Öğrenilecek o kadar çok şey var ki…
16 Şubat 2011
6:12 pm
Ne yazıkki genç arkadaşlar bunu bilmek pek istemiyorlar. Eski işimden ayrılmadan önce benim çalışanım, benim departmana vekaleten müdür olmuştu. Kendisi daha önce hiç insan yönetiminde bulunmadığından (marketing departmana geçmişti) kendisine insan yönetimi konusunda destek oluyordum. Asaleten atandığı gün ben işten çıkarıldım. Bir de böylesi var. Bu olayı her eğitimimde iyi bir örnek diye anlatırım. Bu nedenle yazdıklarınızı her sektörde görmek mümkün.
16 Şubat 2011
9:21 pm
Bir süre önce (belki de haddim olmayarak) “İşveren nasıl eleman ister” başlıklı bir yazı yazmıştım. Gördüklerimi betimlediğim bu yazıya birçok çalışan -özellikle de genç- arkadaştan ilgi ve destek geldiğini gördüm. Hemen sonrasında da “Çalışan nasıl patron ister” şeklinde bir yazıyla aynı duruma farklı bir açıdan bakınca aynı kişilerden aynı ilgiyi çekmediğini gördüm. Çünkü burada söylediklerim işine gelmiyordu/hoşuna gitmiyordu bu kitlenin. Bazen sadece gördüklerimi yazıya dökerken kendimi yazının muhatapları yerine koyarak farklı açılardan nasıl göründüğünü düşünüyorum. Her şeyin göründüğü gibi olmadığı ortaya çıkıyor.
17 Şubat 2011
11:24 pm
Bir yazının başarı ölçüsünü, beğenenlerin sayısına değil, kimler olduklarına bakarak belirlemeli.

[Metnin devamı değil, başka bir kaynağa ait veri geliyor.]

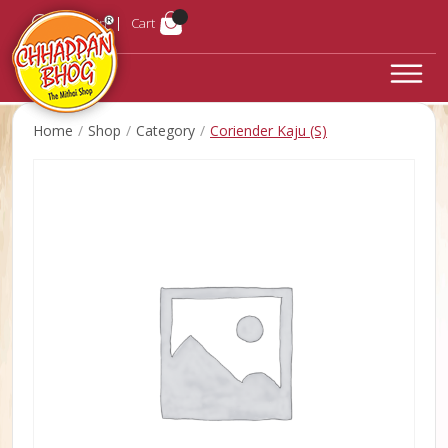
Login
Cart
Home
Shop
Category
Coriender Kaju (S)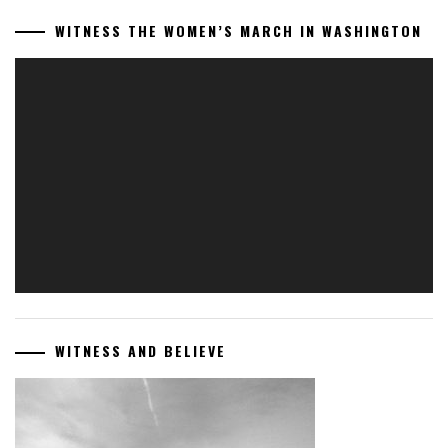
WITNESS THE WOMEN’S MARCH IN WASHINGTON
Video
Player
WITNESS AND BELIEVE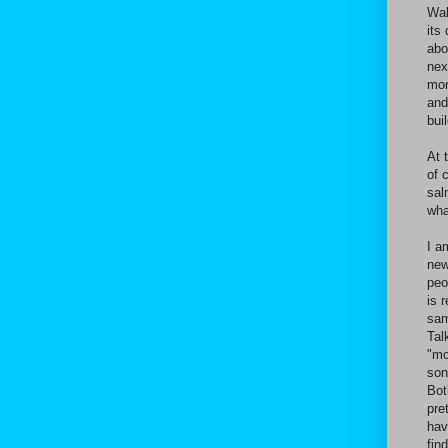
Wal
its
abo
nex
mor
and
bui
At 
of 
sal
wha
I a
new
peo
is 
sam
Tal
"mo
son
Bot
pre
hav
fin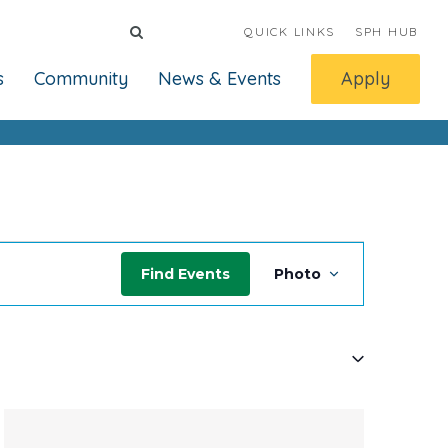
QUICK LINKS
SPH HUB
s
Community
News & Events
Apply
Event
Find Events
Photo
Views
Navigati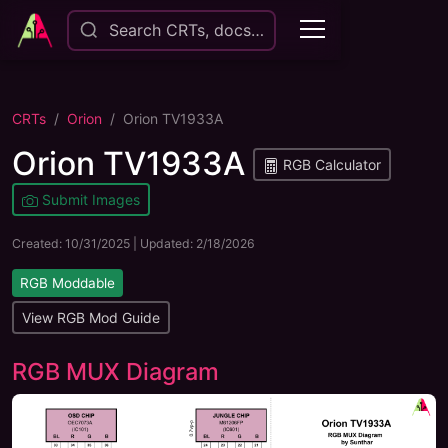
Search CRTs, docs…
CRTs
Orion
Orion TV1933A
Orion TV1933A
RGB Calculator
Submit Images
Created:
10/31/2025
| Updated:
2/18/2026
RGB Moddable
View RGB Mod Guide
RGB MUX Diagram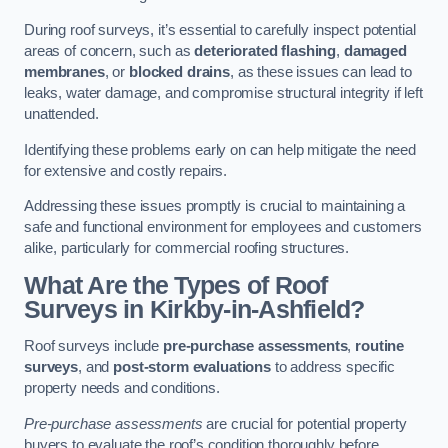
During roof surveys, it’s essential to carefully inspect potential
areas of concern, such as
deteriorated flashing
,
damaged
membranes
, or
blocked drains
, as these issues can lead to
leaks, water damage, and compromise structural integrity if left
unattended.
Identifying these problems early on can help mitigate the need
for extensive and costly repairs.
Addressing these issues promptly is crucial to maintaining a
safe and functional environment for employees and customers
alike, particularly for commercial roofing structures.
What Are the Types of Roof
Surveys in Kirkby-in-Ashfield?
Roof surveys include
pre-purchase assessments
,
routine
surveys
, and
post-storm evaluations
to address specific
property needs and conditions.
Pre-purchase assessments
are crucial for potential property
buyers to evaluate the roof’s condition thoroughly before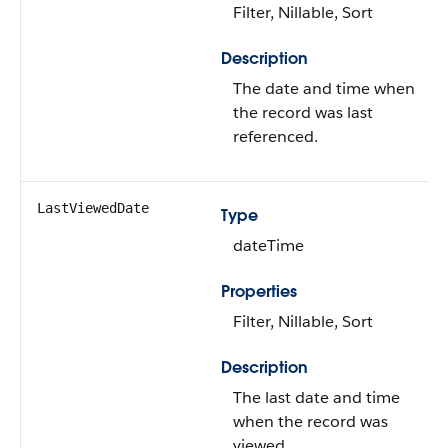
Filter, Nillable, Sort
Description
The date and time when
the record was last
referenced.
LastViewedDate
Type
dateTime
Properties
Filter, Nillable, Sort
Description
The last date and time
when the record was
viewed.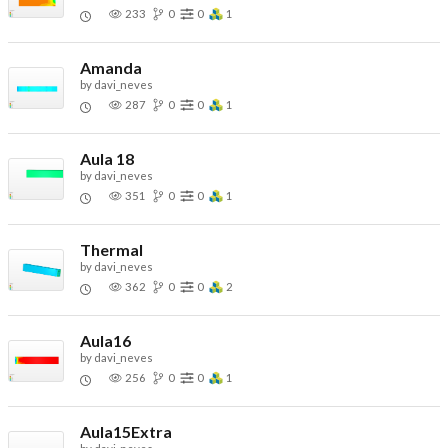
233
0
0
1
Amanda
by
davi_neves
287
0
0
1
Aula 18
by
davi_neves
351
0
0
1
Thermal
by
davi_neves
362
0
0
2
Aula16
by
davi_neves
256
0
0
1
Aula15Extra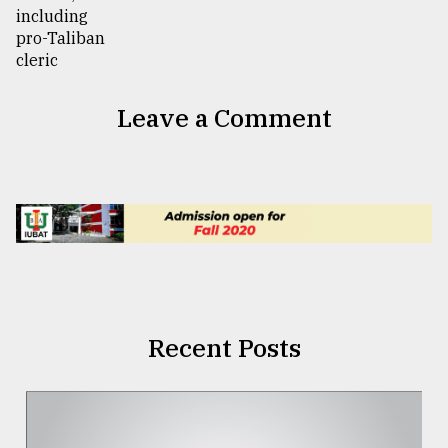
Leave a Comment
Recent Posts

Sosyal mecralarda bulunanlar genç ve tecrübesiz olduklarından, işlerine yarayacak olanları değil, onları pohpohlayan popüler yazıları beğeniyorlar. Yılmadan doğruyu söylemek gerek.
23 Mayıs 2011
7:32 am
Bu yazıya konu olan arkadaşlar için nasıl referans mektubu yazılır. Bu linkte
9 Ekim 2011
12:38 pm
X ve Y nesli ile iş yapmak konusunda gerekli linkler bu yazıda
16 Ocak 2012
9:50 pm
Hocam, twitter da yöneticilere ne vereceğimi sormuştunuz,
En üst başlıkda şöyle bir cevap verebilirim ki zaman içerisinde kapsamı ve boyutları gelişmek koşulu ile elimden gelenin en iyisini.
Like yağdıralım kısımlarına ithafen ne yalan söyleyeyim bunu istemeyecek çalışan olacağını zannetmiyorum ama şahsım adına alttaki acı gerçekleri de elimden geldiğince ve farkında olduğum ölçüde gerçekleştirmemek için gayret sarfettiğimi gönül rahatlığıyla söylebilirim hocam.
Çok güzel bir yazı olmuş klavyenize sağlık.
17 Ağustos 2015
6:54 pm
İşini düzgün yapmayıp, performansını veya potansiyelini kullanmadığı için amirini suçlamayı ahlak değil empati sorunu olarak görüyorlar.